ATI RN
ATI Leadership Proctored Exam 2019
1. What innate tendency influences staff to act in a certain way?
- A. Instinct
- B. Appreciation
- C. Control
- D. Esteem
Correct answer: A
Rationale: The correct answer is A: Instinct. Instinct theory suggests that behaviors are influenced by inherited or innate tendencies, guiding individuals to act in specific ways without conscious reasoning. In the context of staff behavior, instinct can play a significant role in shaping their actions and responses. Choices B, C, and D are incorrect. Appreciation, control, and esteem are external factors that may influence staff behavior, but in this context, the question specifically asks for an innate tendency that influences staff to act in a certain way, which aligns more closely with instinctive tendencies rather than external factors like appreciation, control, or esteem.
2. Which of the following best describes the concept of patient autonomy?
- A. The right of patients to make their own healthcare decisions
- B. The duty to do no harm
- C. The obligation to tell the truth
- D. The responsibility to provide equitable care
Correct answer: A
Rationale: Patient autonomy refers to the right of patients to make their own healthcare decisions based on their values and preferences. It emphasizes the importance of respecting patients' rights to choose their treatment options, even if their decisions may not align with healthcare providers' recommendations. Choice B, the duty to do no harm, refers to the ethical principle of nonmaleficence, which is separate from patient autonomy. Choice C, the obligation to tell the truth, is related to the principle of veracity and does not directly encompass patient autonomy. Choice D, the responsibility to provide equitable care, pertains to the concept of justice in healthcare and is not synonymous with patient autonomy.
3. A nurse is assessing a client who received an IV fluid bolus for dehydration. Which of the following findings should the nurse identify as an indication of fluid volume excess?
- A. Hypotension
- B. Distended neck veins
- C. Slow capillary refill
- D. Weak, thready pulse
Correct answer: B
Rationale: The correct answer is B: 'Distended neck veins.' Distended neck veins are a sign of fluid volume excess, indicating an overload of fluids in the body. This can be caused by excessive fluid administration. Hypotension (choice A) is more commonly associated with fluid volume deficit. Slow capillary refill (choice C) and a weak, thready pulse (choice D) are also signs of decreased fluid volume, not fluid volume excess.
4. Which of the following best describes the concept of cultural humility in nursing?
- A. A fixed set of cultural competencies
- B. Recognizing and addressing power imbalances
- C. Adapting care to fit different cultural contexts
- D. Learning from patients and adapting to their needs
Correct answer: D
Rationale: Cultural humility in nursing is about approaching patient care with an open mind, being willing to learn from patients, and adapting to their individual needs.
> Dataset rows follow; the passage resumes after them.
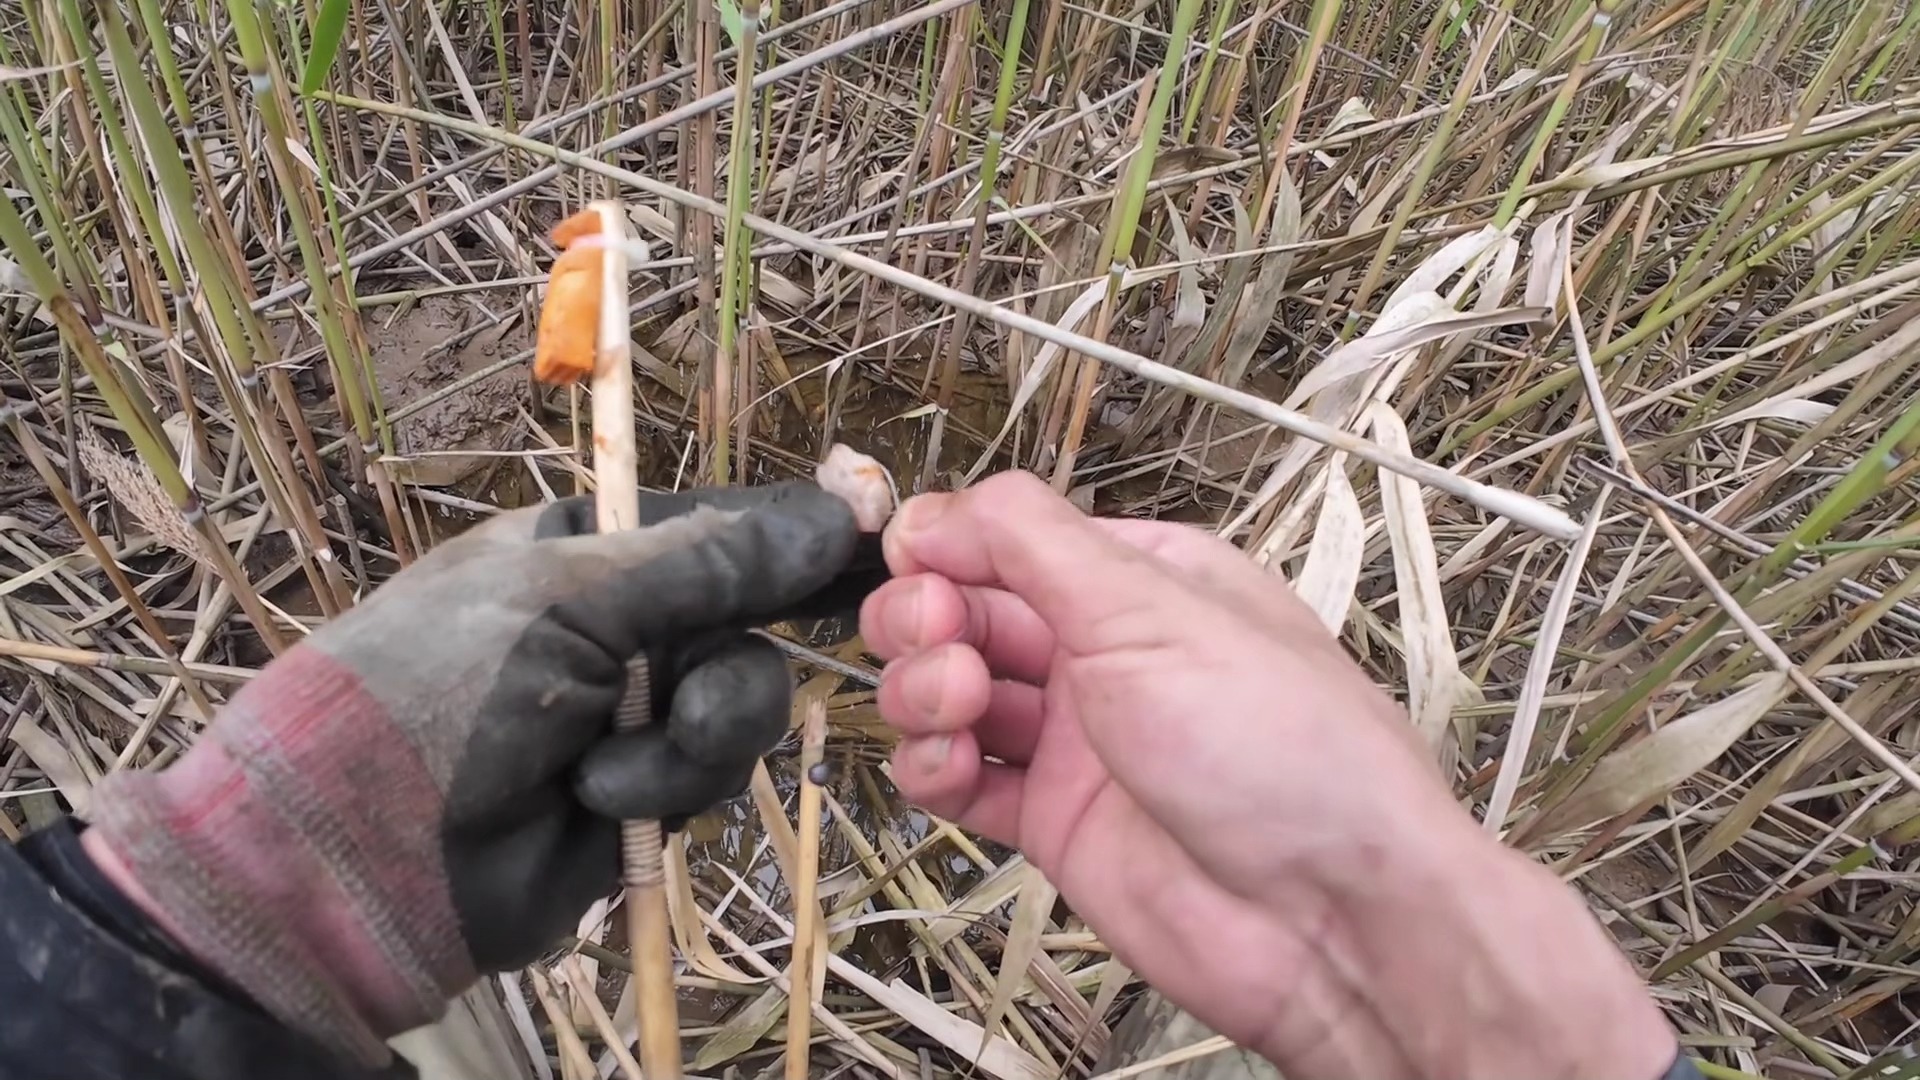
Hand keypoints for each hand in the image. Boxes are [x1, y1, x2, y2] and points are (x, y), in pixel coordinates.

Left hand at [85, 482, 880, 1064]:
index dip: (795, 538)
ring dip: (691, 738)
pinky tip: (596, 800)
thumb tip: (838, 506)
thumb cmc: (440, 691)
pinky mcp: (640, 792)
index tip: (876, 545)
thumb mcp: (568, 600)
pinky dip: (664, 786)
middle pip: (748, 619)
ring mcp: (630, 710)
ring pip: (743, 702)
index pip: (721, 525)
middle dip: (723, 666)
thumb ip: (708, 559)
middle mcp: (616, 621)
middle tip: (692, 688)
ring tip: (605, 767)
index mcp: (586, 546)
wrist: (357, 860)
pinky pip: (712, 773)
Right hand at [859, 472, 1676, 1079]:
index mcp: (1144, 581)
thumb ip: (1039, 546)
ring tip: (957, 703)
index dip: (950, 543)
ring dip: (924, 688)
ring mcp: (1079, 739)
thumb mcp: (1156, 612)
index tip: (914, 557)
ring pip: (951, 690)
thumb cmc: (1292, 754)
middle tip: (936, 635)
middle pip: (968, 609)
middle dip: (927, 612)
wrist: (1329, 918)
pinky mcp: (1055, 820)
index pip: (1012, 536)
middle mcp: (1107, 653)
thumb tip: (946, 503)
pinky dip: (933, 767)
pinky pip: (960, 778)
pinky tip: (951, 766)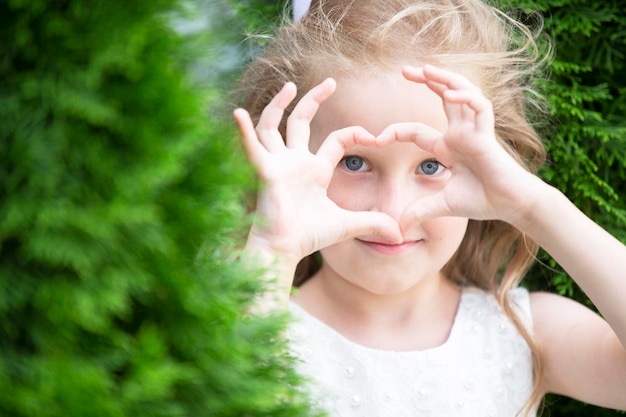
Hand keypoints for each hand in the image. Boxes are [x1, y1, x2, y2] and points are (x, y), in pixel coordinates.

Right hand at [234, 79, 401, 265]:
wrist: (283, 249)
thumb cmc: (309, 235)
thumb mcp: (348, 225)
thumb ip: (373, 223)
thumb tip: (400, 234)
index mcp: (315, 169)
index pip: (336, 140)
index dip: (356, 133)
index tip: (376, 137)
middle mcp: (294, 161)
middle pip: (300, 121)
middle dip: (313, 100)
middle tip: (330, 82)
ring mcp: (278, 164)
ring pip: (273, 126)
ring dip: (278, 105)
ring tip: (289, 86)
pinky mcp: (265, 172)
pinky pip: (252, 148)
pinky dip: (243, 132)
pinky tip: (237, 114)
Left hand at [378, 65, 544, 228]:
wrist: (510, 206)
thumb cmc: (482, 200)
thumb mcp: (442, 206)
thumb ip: (419, 212)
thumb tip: (397, 230)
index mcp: (447, 147)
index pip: (416, 132)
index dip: (396, 132)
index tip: (376, 139)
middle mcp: (459, 133)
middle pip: (442, 98)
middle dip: (425, 81)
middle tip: (404, 70)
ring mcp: (474, 131)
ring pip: (461, 93)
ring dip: (445, 79)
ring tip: (426, 69)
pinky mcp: (488, 134)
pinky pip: (480, 106)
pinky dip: (466, 98)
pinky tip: (450, 94)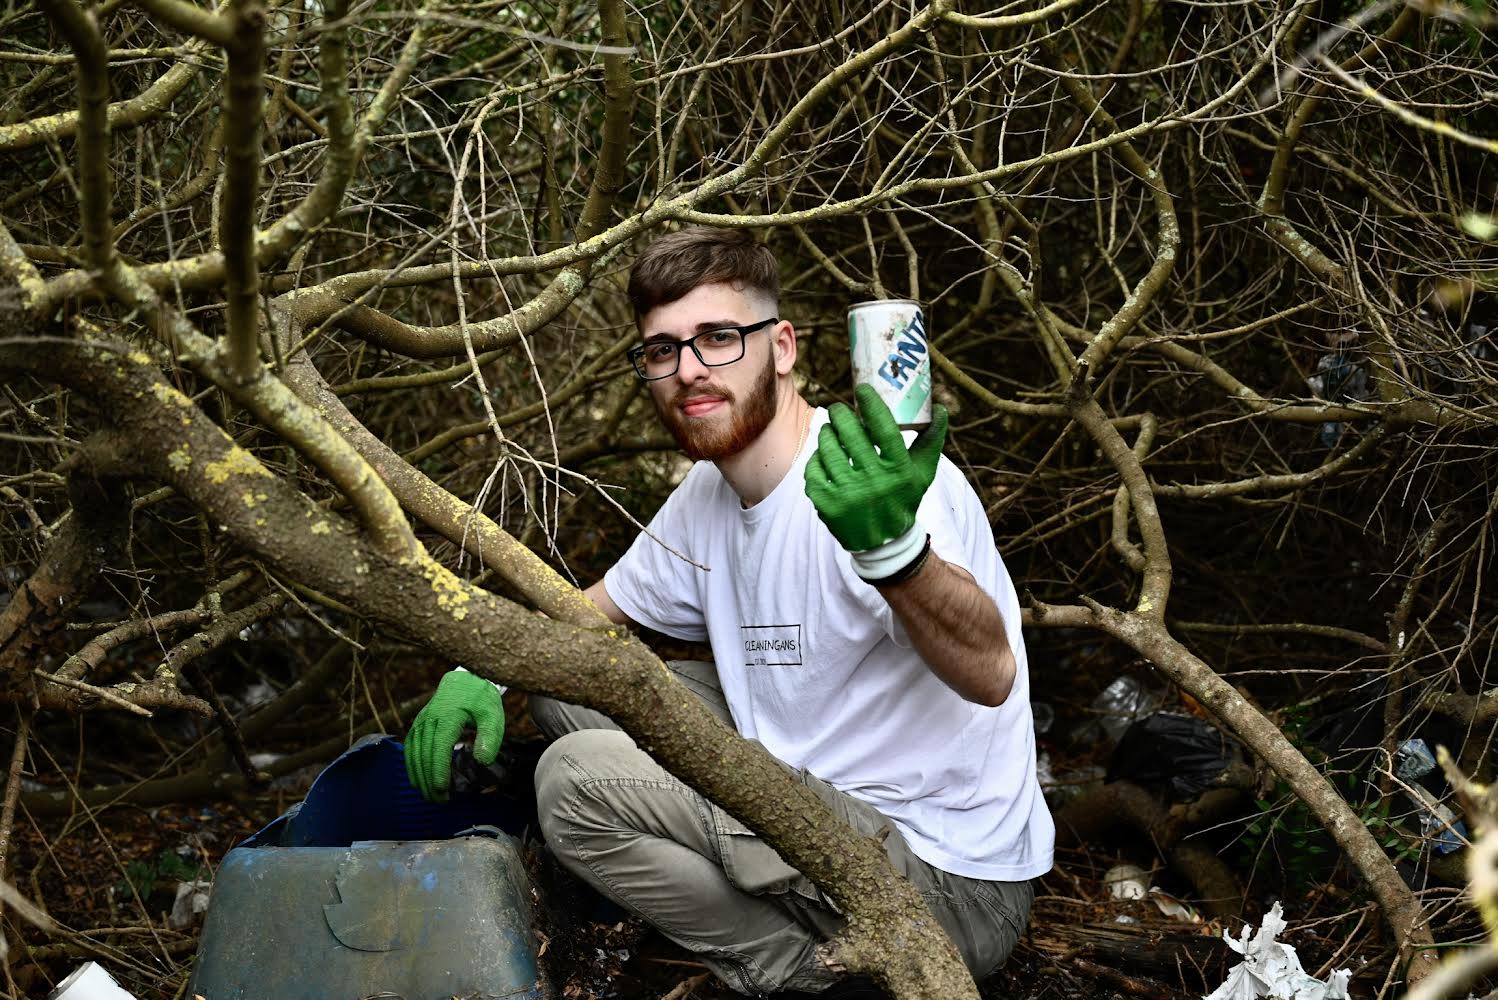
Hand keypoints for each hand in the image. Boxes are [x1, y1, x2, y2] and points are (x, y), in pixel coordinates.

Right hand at [403, 670, 504, 801]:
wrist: (465, 679)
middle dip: (429, 780)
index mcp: (447, 718)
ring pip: (414, 753)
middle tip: (438, 801)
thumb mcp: (493, 715)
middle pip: (425, 755)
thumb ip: (490, 737)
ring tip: (428, 796)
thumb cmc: (481, 700)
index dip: (438, 772)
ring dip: (419, 776)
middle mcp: (429, 720)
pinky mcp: (418, 723)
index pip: (439, 750)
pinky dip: (411, 765)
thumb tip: (483, 761)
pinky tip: (416, 779)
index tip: (442, 791)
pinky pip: (410, 747)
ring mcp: (421, 721)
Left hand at [803, 384, 947, 552]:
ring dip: (827, 434)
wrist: (883, 542)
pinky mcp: (826, 504)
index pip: (884, 429)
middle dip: (841, 415)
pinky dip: (817, 459)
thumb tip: (940, 408)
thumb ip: (931, 441)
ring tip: (830, 430)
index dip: (871, 404)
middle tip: (839, 410)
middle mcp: (874, 483)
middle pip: (851, 434)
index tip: (862, 389)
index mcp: (899, 471)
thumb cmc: (903, 498)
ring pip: (828, 448)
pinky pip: (814, 469)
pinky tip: (823, 456)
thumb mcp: (922, 473)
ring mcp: (848, 494)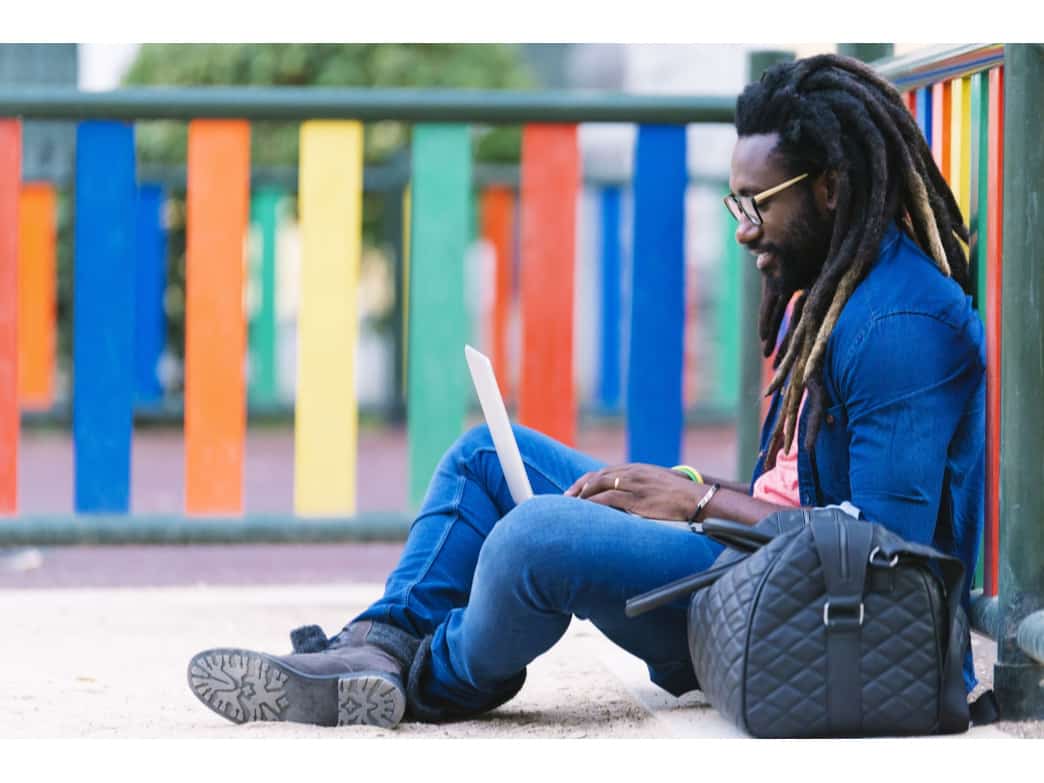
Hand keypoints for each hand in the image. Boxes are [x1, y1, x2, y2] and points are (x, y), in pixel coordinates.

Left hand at [564, 463, 703, 520]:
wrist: (695, 498)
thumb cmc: (678, 494)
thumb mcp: (656, 482)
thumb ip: (641, 484)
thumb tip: (629, 493)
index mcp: (635, 469)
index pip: (604, 472)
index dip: (587, 481)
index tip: (575, 490)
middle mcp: (632, 473)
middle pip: (597, 477)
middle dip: (579, 487)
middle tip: (566, 497)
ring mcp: (634, 485)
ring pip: (600, 485)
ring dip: (583, 496)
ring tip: (572, 505)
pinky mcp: (637, 499)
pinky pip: (609, 499)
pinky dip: (594, 503)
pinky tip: (586, 509)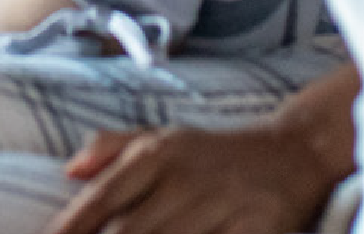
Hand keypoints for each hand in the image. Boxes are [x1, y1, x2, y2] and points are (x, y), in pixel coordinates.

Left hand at [44, 122, 337, 233]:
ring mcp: (224, 206)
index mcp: (159, 154)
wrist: (295, 152)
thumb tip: (69, 170)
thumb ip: (112, 149)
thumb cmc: (213, 154)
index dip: (71, 227)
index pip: (103, 198)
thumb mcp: (162, 138)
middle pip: (130, 233)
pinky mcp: (258, 229)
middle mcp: (188, 178)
Choice A is incorrect as cultural humility is not about a fixed set of competencies, but rather an ongoing process of self-reflection and learning. Choice B, recognizing and addressing power imbalances, is related to cultural competence but not the core concept of cultural humility. Choice C, adapting care to fit different cultural contexts, is more aligned with cultural competence rather than cultural humility.
5. A few weeks after an 82-year-old with a new diagnosis of type 2 diabetes has been placed on metformin (Glucophage) therapy and taught about appropriate diet and exercise, the home health nurse makes a visit. Which finding by the nurse is most important to discuss with the healthcare provider?
- A. Hemoglobin A1C level is 7.9%.
- B. Last eye exam was 18 months ago.
- C. Glomerular filtration rate is decreased.
- D. Patient has questions about the prescribed diet.
Correct answer: C
Rationale: The most important finding to discuss with the healthcare provider is the decreased glomerular filtration rate. In patients on metformin therapy, monitoring kidney function is crucial as metformin is primarily excreted through the kidneys. A decreased glomerular filtration rate can lead to metformin accumulation in the body, increasing the risk of lactic acidosis, a serious adverse effect. The hemoglobin A1C level being 7.9% indicates poor diabetes control but can be addressed through medication adjustments and lifestyle modifications. The patient needing an eye exam after 18 months is important but not as urgent as discussing the decreased glomerular filtration rate. Patient questions about the prescribed diet can be addressed during the visit without the need for immediate healthcare provider intervention.